Political Strategy for a Permanent Democratic Majority

‘Experience’ Card Favors Second-Tier

Michael Kinsley has one of the better msm op-eds of the ’08 campaign this far, “Who Needs Experience?,” arguing that Senator Clinton goofed big time in trying to play the ‘experience’ card with a relatively-weak hand. Not that Senator Clinton doesn’t have good experience on her vita. But, saying “We can’t afford on-the-job training for our next president” was probably asking for trouble. As Kinsley explains in his WaPo/LaTimes column:

With her “on-the-job training” jab, Clinton was clearly referring to work experience. But there is also life experience. Being first lady is sort of half job and half life but good experience in either case.
She has to be careful about making a lot of this. Many people resent her using her position as first lady to take what they see as a shortcut to elective office. More profoundly, some people see her as having used her marriage as a shortcut to feminism. And the specter of dynasty hangs unattractively over her presidential ambitions. In an odd way, the deep unpopularity of George W. Bush has hurt Hillary Clinton, as people think: “Enough with relatives already.”

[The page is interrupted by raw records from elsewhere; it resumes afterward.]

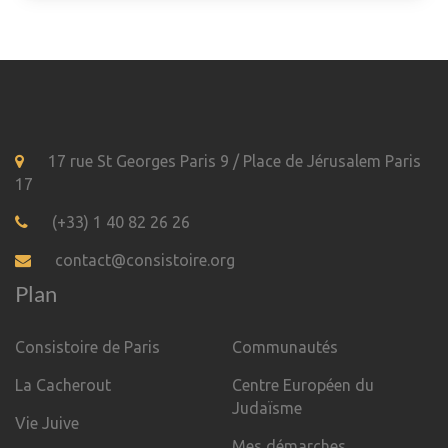
17 rue St Georges Paris 9 / Place de Jérusalem Paris
17
(+33) 1 40 82 26 26
contact@consistoire.org
Plan
Consistoire de Paris
Communautés
La Cacherout
Centre Européen du
Judaïsme
Vie Juive
Mes démarches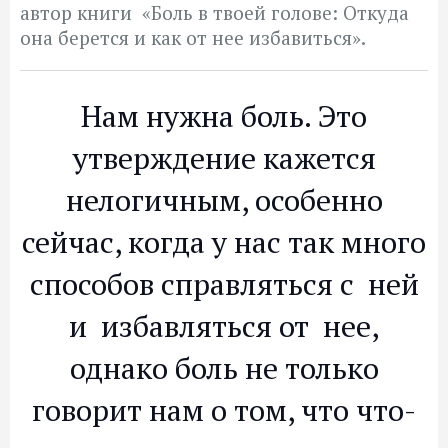
автор книги «Боль в твоей голове: Откуда
она берется и как от нее избавиться».
Нам нужна боль. Это
утверждение кажется
нелогичным, особенно
сейчас, когда у нас так много
способов справляться с ней
и избавляться от нее,
однако боль не только
говорит нам о том, что что-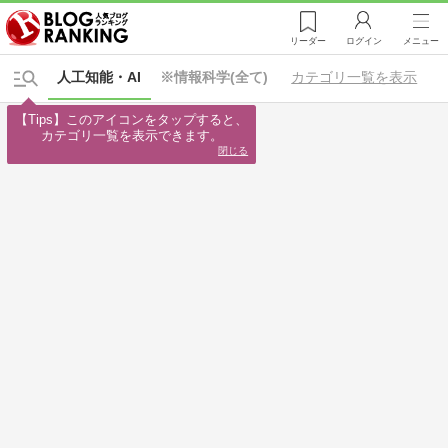
リーダー
ログイン
メニュー
人工知能・AI
※情報科学(全て)
カテゴリ一覧を表示
【Tips】このアイコンをタップすると、

カテゴリ一覧を表示できます。
閉じる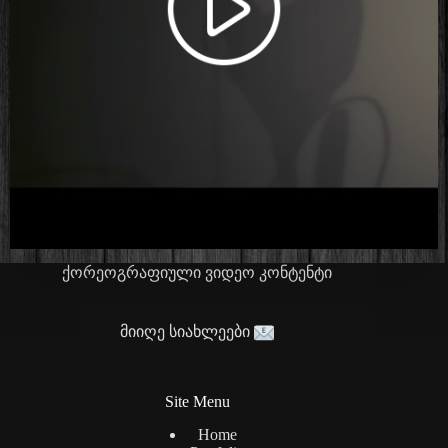
ქორეოგრაფიული ვიდეო კონტენტი
მიიღე სიახლეები
Site Menu
Home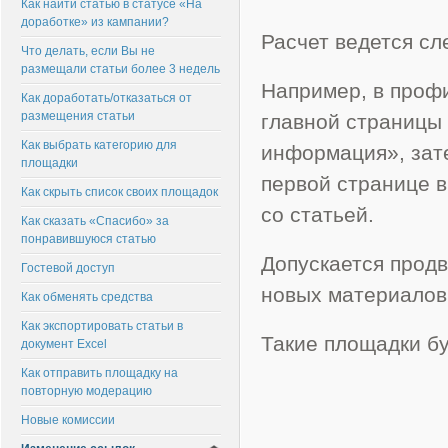
Как найти статью в статусе «На
доработке» из кампании?
Расчет ведется с
Что делать, если Вы не
размещали статьи более 3 недель
Например, в профи
Как доработать/отказаться от
размещения статьи
главной страницы 
Как выбрать категорию для
информация», зате
площадки
первой странице в
Как скрыть список своих площадок
со статьей.
Как сказать «Спасибо» за
понравившуюся статью
Допускается продв
Гостевой доступ
новых материалов
Как обменять средства
Как экспортировать статьи в
Такие площадки бу
документ Excel
Как отправить площадку на
повторную модерацию
Новые комиссии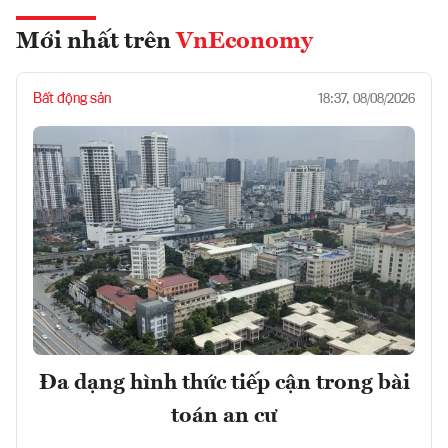
Mới nhất trên
VnEconomy
Bất động sản
18:37, 08/08/2026
Đa dạng hình thức tiếp cận trong bài
toán an cư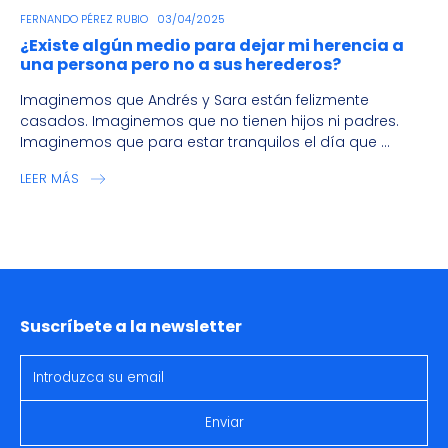
FERNANDO PÉREZ RUBIO
03/04/2025
¿Existe algún medio para dejar mi herencia a
una persona pero no a sus herederos?
Imaginemos que Andrés y Sara están felizmente
casados. Imaginemos que no tienen hijos ni padres.
Imaginemos que para estar tranquilos el día que ...
LEER MÁS
Suscríbete a la newsletter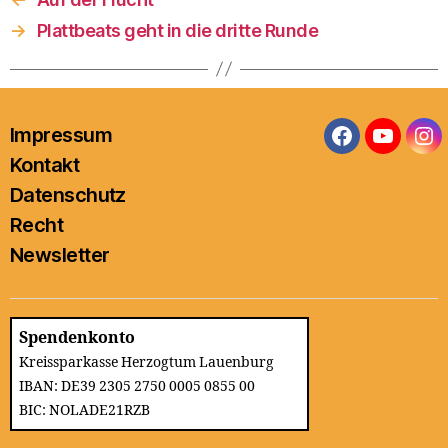
→
Plattbeats geht in die dritte Runde
Impressum
Facebook
YouTub
In
Kontakt
Datenschutz
Recht
Newsletter
Spendenkonto
Kreissparkasse Herzogtum Lauenburg
IBAN: DE39 2305 2750 0005 0855 00
BIC: NOLADE21RZB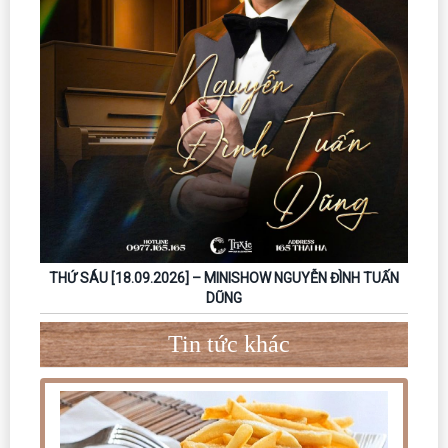
THỨ SÁU [18.09.2026] – MINISHOW NGUYỄN ĐÌNH TUẤN
DŨNG
Tin tức khác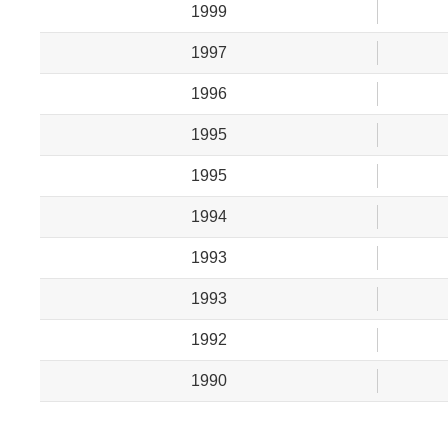
1999
1997
1996
1995
1995
1994
1993
1993
1992
1990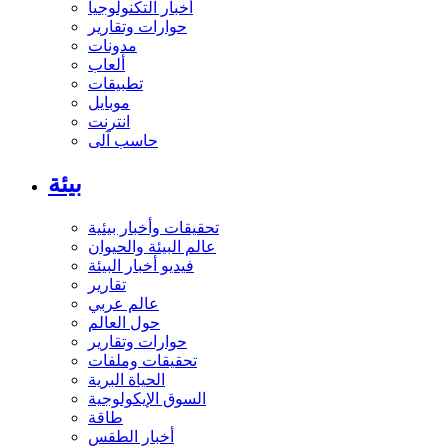
أخبار التكنولوجيا
حوارات وتقارير
مدونات
ألعاب
تطبيقات
موبايل
انترنت
حاسب آلى
بيئة
تحقيقات وأخبار بيئية
عالم البيئة والحيوان
فيديو أخبار البيئة
تقارير
عالم عربي
حول العالم
حوارات وتقارير
تحقيقات وملفات
الحياة البرية
السوق الإيكولوجية
طاقة
أخبار الطقس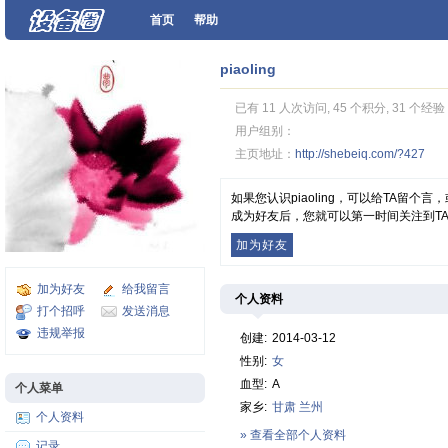
首页
帮助
piaoling
已有 11 人次访问, 45 个积分, 31 个经验
用户组别：
主页地址：
http://shebeiq.com/?427
如果您认识piaoling，可以给TA留
成为好友后，您就可以第一时间关注到T
加为好友
加为好友
给我留言
个人资料
打个招呼
发送消息
违规举报
创建:
2014-03-12
性别:
女
血型:
A
个人菜单
家乡:
甘肃
兰州
个人资料
» 查看全部个人资料
记录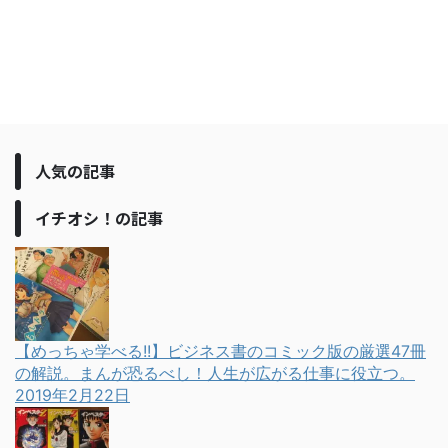
人気の記事
イチオシ！の記事
【めっちゃ学べる!!】ビジネス書のコミック版の厳選47冊
の解説。まんが恐るべし！人生が広がる仕事に役立つ。
2019年2月22日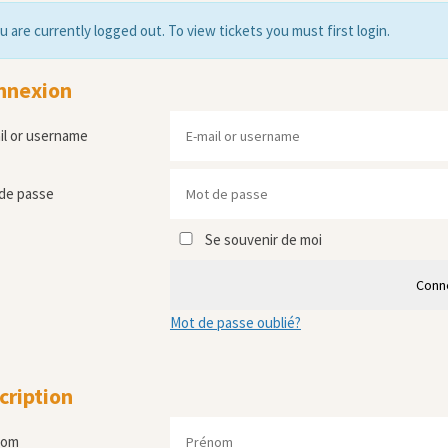
u are currently logged out. To view tickets you must first login.
nnexion
il or username
de passe
Se souvenir de moi
Conn
Mot de passe oublié?
cription
nom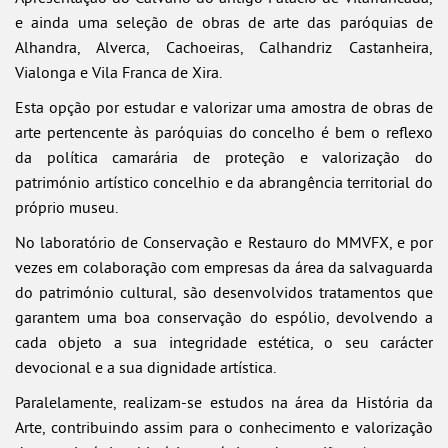
e ainda uma seleção de obras de arte das paróquias de
Alhandra, Alverca, Cachoeiras, Calhandriz Castanheira,
Vialonga e Vila Franca de Xira.
Esta opção por estudar e valorizar uma amostra de obras de
arte pertencente às paróquias do concelho é bem o reflexo
da política camarária de proteção e valorização do
património artístico concelhio e da abrangência territorial do
próprio museu.
No laboratório de Conservação e Restauro do MMVFX, e por
vezes em colaboração com empresas da área da salvaguarda
do património cultural, são desenvolvidos tratamentos que
garantem uma boa conservação do espólio, devolvendo a
cada objeto a sua integridade estética, o seu carácter
devocional e a sua dignidade artística.
Paralelamente, realizam-se estudos na área da História da
Arte, contribuindo assim para o conhecimento e valorização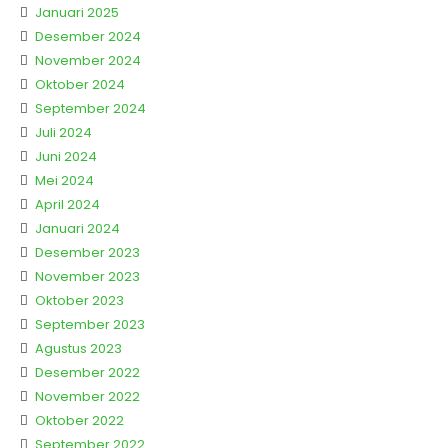
Januari 2025
Desember 2024
November 2024
Oktober 2024
September 2024
Juli 2024
Juni 2024
Mei 2024
April 2024
Januari 2024
Desember 2023
November 2023
Oktober 2023
September 2023
Agustus 2023
Desember 2022
November 2022
Oktober 2022
September 2022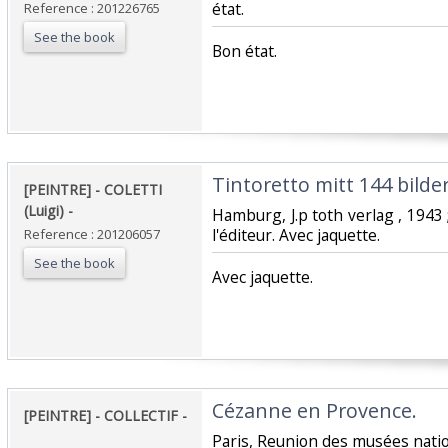
état.‎
Reference : 201226765
See the book
‎Bon état.‎
‎Tintoretto mitt 144 bilde
‎[PEINTRE] - COLETTI
(Luigi) - ‎
‎Hamburg, J.p toth verlag , 1943 
l'éditeur. Avec jaquette.‎
Reference : 201206057
See the book
‎Avec jaquette.‎
‎Cézanne en Provence. ‎
‎[PEINTRE] - COLLECTIF -
‎Paris, Reunion des musées nation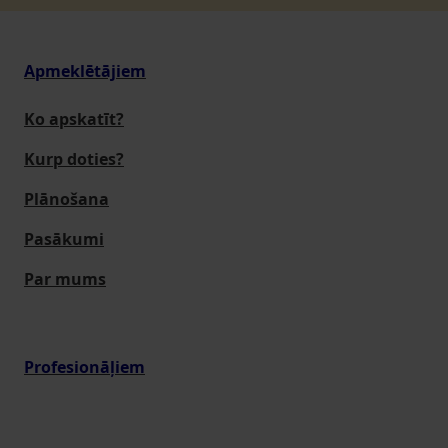
Apmeklētājiem
Ko apskatīt?
Kurp doties?
Plānošana
Pasākumi
Par mums
Profesionāļiem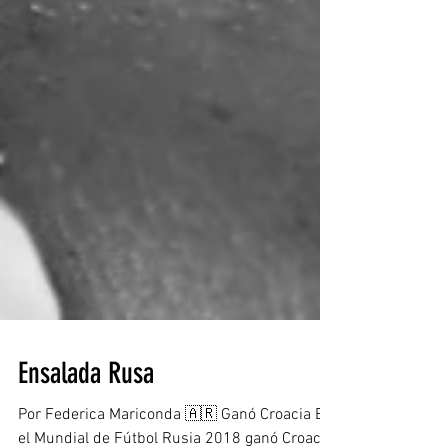
Ensalada Rusa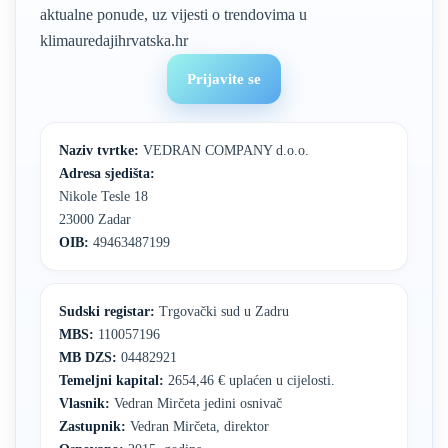
aktualne ponude, uz vijesti o trendovima u
klimauredajihrvatska.hr
Prijavite se
Naziv tvrtke:
VEDRAN COMPANY d.o.o.
Adresa sjedišta:
Nikole Tesle 18
23000 Zadar
OIB:
49463487199
Sudski registar:
Trgovački sud u Zadru
MBS:
110057196
MB DZS:
04482921
Temeljni kapital:
2654,46 € uplaćen u cijelosti.
Vlasnik:
Vedran Mirčeta jedini osnivač
Zastupnik:
Vedran Mirčeta, direktor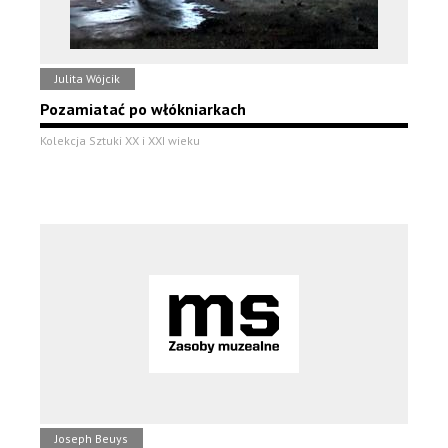
Julita Wójcik
Pozamiatać po włókniarkach
Kolekcja Sztuki XX i XXI wieku
Joseph Beuys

Kinsley may be on to something here. NH and IA voters sometimes take pride in being contrarians, and such bluster can be made to look really bad in attack ads. Obama has already responded to Senator Clinton’s remark with a pretty good zinger — “My understanding is that she wasn’t Treasury secretary in the Clinton administration. I don’t know exactly what experience she’s claiming.”
In addition, Edwards and the other Democratic candidates have equally/more impressive life and professional experience as Clinton. This is especially true for the second-tier candidates, Richardson, Dodd, Biden and Kucinich. Clinton would be wiser not to invite comparison of experience with any of the Democratic field. Her strong cards are an ability to talk about the issues with clarity and her portfolio of generally solid policies. To get back on game, she needs to work a little harder to convince voters that she is about the future, not the past. Otherwise, it’s the Clinton years were OK, but ‘been there, done that.’